Deadlock between directors of a limited company occurs when the board can’t reach a majority decision. This typically happens in companies with two equal shareholders who are also directors, where they’re unable to agree on the operation of the company and no casting vote exists to break the tie.
Without a third party to tip the balance, this can paralyse a company, especially if one director deliberately seeks to frustrate the other. This can be incredibly damaging to the company’s management and future development.
Taking a pragmatic approach in deadlock situations is essential. Ideally, deadlock should be avoided altogether, but if it arises, there are several steps you can take to try to resolve it amicably.
What immediate steps can be taken in the event of a deadlock?
Start by reviewing the company’s articles of association to see if there’s any provision which addresses deadlock and how to break it. If the company has adopted the model articles of association for limited companies, it’s unlikely there will be a bespoke provision for deadlock.
However, if the directors anticipated the possibility of a deadlock when drafting the company’s articles, there may be measures in place to assist.
Examples may include:
- Requiring particular matters to be decided by a majority decision rather than unanimous decision
- Allocating more votes to one director
- Giving the chairperson a casting vote in the event of a deadlock.
You should also check whether a shareholders’ agreement exists. This may provide a mechanism for breaking deadlock and will be particularly relevant where the shareholders have different classes of shares with varying rights, such as increased voting power for one party.
What options are available to break director deadlock?
If the company’s articles or shareholders’ agreements don’t offer a solution, consider the following options:
- Call a board meeting to seek resolution. This is the simplest and least confrontational option. A meeting allows directors to discuss the issues and explore a way forward. It avoids the need for legal threats of breach of duty or other forms of redress between directors to break the deadlock.
- Call a shareholder meeting to explore resolution. This is similar to the first option. Shareholders may be able to force decisions where there’s a deadlock at board level. However, these first two options may not be particularly effective if both directors are equal shareholders and no majority can be formed.
- Appoint a non-executive director to resolve deadlock. Bringing in an independent third party or contact to assist with making decisions about the future conduct of the company can help resolve disputes and guide future decisions. However, this requires majority consent, which may be difficult to achieve in a deadlock. Alternatively, the company could issue shares to a third party to resolve the dispute at a shareholder level – but again, this would require majority agreement.
- Appoint a third party expert to determine the dispute. This is a cost-effective way to resolve technical or financial disputes without going to court. However, the parties must jointly agree to this approach and agree the scope of the expert’s role. Because the positions of directors in deadlock are often entrenched, this might not be a viable option.

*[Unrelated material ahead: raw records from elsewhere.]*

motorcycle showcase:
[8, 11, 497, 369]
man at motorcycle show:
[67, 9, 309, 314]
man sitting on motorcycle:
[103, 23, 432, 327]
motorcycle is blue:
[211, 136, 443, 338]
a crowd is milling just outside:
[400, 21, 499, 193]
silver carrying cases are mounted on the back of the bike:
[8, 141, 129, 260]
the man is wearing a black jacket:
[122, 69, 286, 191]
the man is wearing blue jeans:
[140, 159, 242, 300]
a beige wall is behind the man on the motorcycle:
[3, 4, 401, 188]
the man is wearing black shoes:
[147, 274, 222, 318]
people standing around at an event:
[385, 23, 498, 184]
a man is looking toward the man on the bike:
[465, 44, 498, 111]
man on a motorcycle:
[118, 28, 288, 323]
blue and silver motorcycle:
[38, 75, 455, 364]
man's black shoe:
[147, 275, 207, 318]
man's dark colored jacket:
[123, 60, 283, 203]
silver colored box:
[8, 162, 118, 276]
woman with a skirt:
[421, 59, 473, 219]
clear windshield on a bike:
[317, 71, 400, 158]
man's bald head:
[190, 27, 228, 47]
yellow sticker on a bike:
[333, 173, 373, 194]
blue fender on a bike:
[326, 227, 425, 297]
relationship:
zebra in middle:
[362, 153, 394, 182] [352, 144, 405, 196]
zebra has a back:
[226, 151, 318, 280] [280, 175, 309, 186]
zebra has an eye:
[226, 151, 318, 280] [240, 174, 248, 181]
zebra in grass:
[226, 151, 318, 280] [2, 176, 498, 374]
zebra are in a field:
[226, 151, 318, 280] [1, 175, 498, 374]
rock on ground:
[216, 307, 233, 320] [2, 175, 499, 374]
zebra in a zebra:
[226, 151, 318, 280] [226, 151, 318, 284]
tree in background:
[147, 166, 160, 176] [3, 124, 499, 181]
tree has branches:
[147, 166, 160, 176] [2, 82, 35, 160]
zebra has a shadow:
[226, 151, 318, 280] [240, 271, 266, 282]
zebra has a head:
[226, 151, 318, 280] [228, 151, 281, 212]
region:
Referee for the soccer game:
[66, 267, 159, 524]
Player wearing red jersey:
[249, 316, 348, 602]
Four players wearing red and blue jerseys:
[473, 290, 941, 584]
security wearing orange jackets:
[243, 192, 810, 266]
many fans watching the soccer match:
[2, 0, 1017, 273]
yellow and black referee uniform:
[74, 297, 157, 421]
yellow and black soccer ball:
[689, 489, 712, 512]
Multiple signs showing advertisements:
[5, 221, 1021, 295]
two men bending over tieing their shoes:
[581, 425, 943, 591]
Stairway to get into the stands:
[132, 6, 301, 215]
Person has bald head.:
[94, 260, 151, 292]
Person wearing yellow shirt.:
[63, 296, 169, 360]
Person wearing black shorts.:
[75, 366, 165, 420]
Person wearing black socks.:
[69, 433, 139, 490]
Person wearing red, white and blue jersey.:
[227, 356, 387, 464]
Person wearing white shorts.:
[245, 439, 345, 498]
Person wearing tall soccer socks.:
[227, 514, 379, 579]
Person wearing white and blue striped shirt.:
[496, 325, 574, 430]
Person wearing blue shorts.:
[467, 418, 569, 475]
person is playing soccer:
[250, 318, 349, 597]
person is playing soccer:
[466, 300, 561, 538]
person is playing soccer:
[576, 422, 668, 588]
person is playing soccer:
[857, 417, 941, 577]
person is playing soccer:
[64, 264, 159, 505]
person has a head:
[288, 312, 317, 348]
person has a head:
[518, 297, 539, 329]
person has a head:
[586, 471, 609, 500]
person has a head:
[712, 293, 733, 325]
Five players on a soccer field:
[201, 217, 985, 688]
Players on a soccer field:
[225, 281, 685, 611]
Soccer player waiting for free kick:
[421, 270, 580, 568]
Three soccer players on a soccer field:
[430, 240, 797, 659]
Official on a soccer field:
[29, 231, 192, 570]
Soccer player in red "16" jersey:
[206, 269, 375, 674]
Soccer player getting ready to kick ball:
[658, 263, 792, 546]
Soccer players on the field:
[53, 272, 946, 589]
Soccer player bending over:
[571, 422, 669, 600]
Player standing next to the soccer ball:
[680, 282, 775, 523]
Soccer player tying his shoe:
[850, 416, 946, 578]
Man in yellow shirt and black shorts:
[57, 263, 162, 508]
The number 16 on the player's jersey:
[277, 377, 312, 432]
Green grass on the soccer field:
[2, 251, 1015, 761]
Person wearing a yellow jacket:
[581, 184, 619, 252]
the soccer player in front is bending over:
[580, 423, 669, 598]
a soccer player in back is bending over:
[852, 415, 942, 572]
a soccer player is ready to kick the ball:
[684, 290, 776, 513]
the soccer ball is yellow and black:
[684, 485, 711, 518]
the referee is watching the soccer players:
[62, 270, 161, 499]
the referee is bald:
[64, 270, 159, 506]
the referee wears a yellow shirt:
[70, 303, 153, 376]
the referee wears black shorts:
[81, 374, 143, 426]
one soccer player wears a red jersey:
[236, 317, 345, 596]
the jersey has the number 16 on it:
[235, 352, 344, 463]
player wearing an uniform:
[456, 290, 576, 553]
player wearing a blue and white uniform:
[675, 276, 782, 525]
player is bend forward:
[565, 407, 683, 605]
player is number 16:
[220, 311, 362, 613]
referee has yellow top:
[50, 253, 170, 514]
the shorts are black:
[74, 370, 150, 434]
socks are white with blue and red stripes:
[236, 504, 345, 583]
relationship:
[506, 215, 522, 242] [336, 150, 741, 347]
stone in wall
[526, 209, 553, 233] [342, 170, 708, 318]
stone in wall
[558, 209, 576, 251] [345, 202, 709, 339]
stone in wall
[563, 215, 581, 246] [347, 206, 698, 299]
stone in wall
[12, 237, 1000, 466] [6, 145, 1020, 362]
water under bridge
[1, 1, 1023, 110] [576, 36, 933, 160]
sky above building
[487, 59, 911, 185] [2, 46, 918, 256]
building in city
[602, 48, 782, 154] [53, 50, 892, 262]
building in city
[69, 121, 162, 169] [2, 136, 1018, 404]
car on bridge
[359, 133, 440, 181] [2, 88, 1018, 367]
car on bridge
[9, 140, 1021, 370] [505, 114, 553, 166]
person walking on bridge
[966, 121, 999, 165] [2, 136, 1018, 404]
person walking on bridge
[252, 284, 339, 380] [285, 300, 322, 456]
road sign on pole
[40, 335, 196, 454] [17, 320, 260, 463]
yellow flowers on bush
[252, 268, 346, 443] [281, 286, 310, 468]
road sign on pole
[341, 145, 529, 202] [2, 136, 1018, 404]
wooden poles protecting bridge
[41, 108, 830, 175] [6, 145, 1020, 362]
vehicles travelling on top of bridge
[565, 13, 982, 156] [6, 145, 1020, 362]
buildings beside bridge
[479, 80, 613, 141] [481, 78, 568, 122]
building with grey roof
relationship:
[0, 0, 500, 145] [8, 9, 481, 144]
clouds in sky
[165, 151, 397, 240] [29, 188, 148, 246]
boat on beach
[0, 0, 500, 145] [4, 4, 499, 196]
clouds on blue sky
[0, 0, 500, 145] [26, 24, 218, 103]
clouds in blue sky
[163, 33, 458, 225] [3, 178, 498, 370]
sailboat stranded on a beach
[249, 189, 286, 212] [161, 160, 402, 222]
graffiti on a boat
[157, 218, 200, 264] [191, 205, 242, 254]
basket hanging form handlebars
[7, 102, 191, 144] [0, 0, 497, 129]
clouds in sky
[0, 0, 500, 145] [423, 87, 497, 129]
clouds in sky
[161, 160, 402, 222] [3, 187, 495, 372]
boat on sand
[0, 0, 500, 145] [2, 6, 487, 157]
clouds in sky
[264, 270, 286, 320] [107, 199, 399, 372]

- Sell the company or a director’s shares. If one of the director-shareholders exits the company, the deadlock ends. Though drastic, this can be quicker and cheaper than litigation. Sale options include:
- · The company buying back the shareholder’s shares
- · One director selling their shares to another
- · Selling to a third party.
- Seek legal advice. This is particularly important if one director may not be acting in the best interests of the company and breaching their fiduciary duties. Legal advice can clarify obligations and help resolve the situation before it escalates.
What if court action is necessary?
If informal options are not successful, you may need to consider litigation or an alternative court process. For example:
- Issuing an unfair prejudice petition. One of the shareholders would need to show the court that the company’s affairs are being conducted in a way that unfairly harms their interest. If the court agrees there is unfair prejudice, it will decide on an appropriate remedy, which could be an order for one director-shareholder to buy out the other or a sale of the company.
- Issuing a compulsory winding-up petition of the company. An alternative option would be to ask the court to wind up the company on just and equitable grounds, even if it’s solvent. The court would consider whether there has been a breach of the company’s articles, broken expectations or obligation between shareholders or if there has been gross misconduct. A director could also elect to pursue both options at the same time.
Top tips to avoid or minimise director deadlock
- Consider adopting bespoke articles of association which clearly address what should happen in the event of deadlock and set out a clear mechanism for resolving disputes. This could also be included in a shareholder agreement where each director is also a shareholder. Ensure there’s a referral mechanism to a third party to help with deadlock
- Assess what decision the deadlock relates to and choose a proportionate and cost-effective method of resolving it. Don’t jump to extreme measures if a simple meeting or third party involvement may be a more effective and sustainable way to break the deadlock
- Being proactive is crucial to ensure deadlocks are resolved as quickly as possible so the directors can focus on the management of the company instead
- Seek legal advice early. Early intervention can clarify duties and prevent escalation.